If you want to draw something, but you’re stuck for inspiration, ask yourself a question. What’s your favourite recipe? Weather? Night out? What would you do if there was a fire? What makes you cringe the most? Then answer it with a drawing. A quick drawing. A drawing done by your other hand. Or a detailed illustration.

Jojo Norris and I have set up an illustration exchange. We met by chance through Leaf Books, and being as we don’t know much about each other, thought we’d find out via our drawings. It’s also a great way of generating work, much like the sketchbook project, which we are both taking part in. So I asked Jojo, ‘What do you like to do on Sundays?’ You can see her reply here. Then she asked me, ‘What are you most afraid of?‘ Here is my answer:

It’s true. I fell in a patch when I was two.I have asked Joanne ‘What makes you cringe the most?’ I’m looking forward to getting her answer

Oh, and we’re doing this collaboration through the post, rather than online.

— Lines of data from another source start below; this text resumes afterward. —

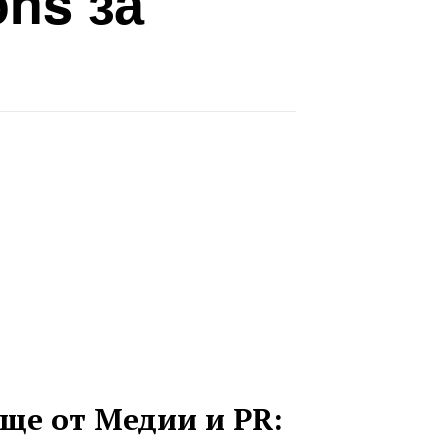
ons за
ще от Медии и PR: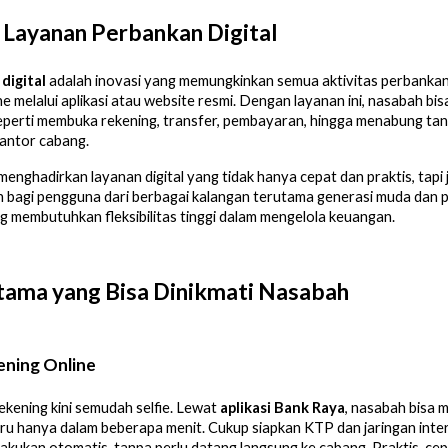
 Layanan Perbankan Digital
digital
adalah inovasi yang memungkinkan semua aktivitas perbankan
ne melalui aplikasi atau website resmi. Dengan layanan ini, nasabah bi
eperti membuka rekening, transfer, pembayaran, hingga menabung ta
antor cabang.
enghadirkan layanan digital yang tidak hanya cepat dan praktis, tapi
 bagi pengguna dari berbagai kalangan terutama generasi muda dan 
membutuhkan fleksibilitas tinggi dalam mengelola keuangan.
Utama yang Bisa Dinikmati Nasabah
ening Online
ening kini semudah selfie. Lewat
aplikasi Bank Raya
, nasabah bisa 
ru hanya dalam beberapa menit. Cukup siapkan KTP dan jaringan inte
dilakukan otomatis, tanpa perlu datang langsung ke cabang. Praktis, cep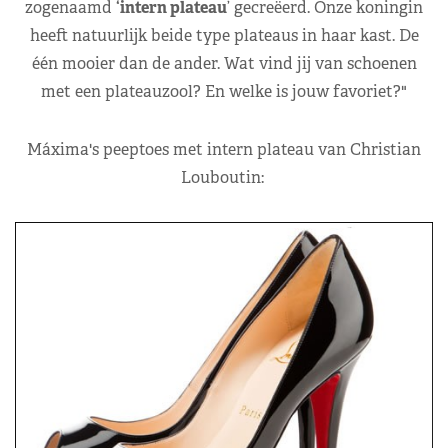
zogenaamd
‘intern plateau
’ gecreëerd. Onze koningin
heeft natuurlijk beide type plateaus in haar kast. De
één mooier dan de ander. Wat vind jij van schoenen
met een plateauzool? En welke is jouw favoriet?"
Máxima's peeptoes met intern plateau van Christian
Louboutin: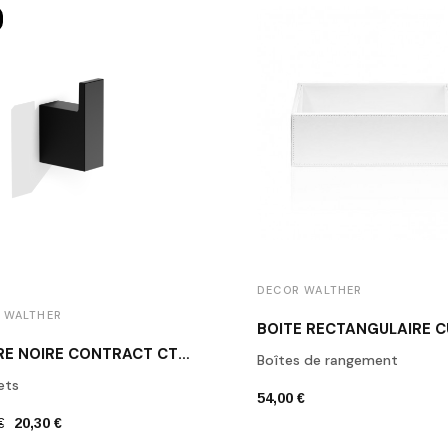
DECOR WALTHER
 WALTHER
PATÈRE NOIRE CONTRACT CT HAK1 DECOR WALTHER
Boîtes de rangement
ets
54,00 €
€
20,30 €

I like the idea of the postal routes from Cardiff to Edinburgh carrying, secretly within our envelopes, our visual communications.  My artwork (for example the Shoe tales project) often involves correspondence and infiltrating the postal system as a medium for creative messaging. More importantly, everyone appreciates hand made or hand written letters. Why not send something yourself, today, a mere postcard to say hello to an old friend.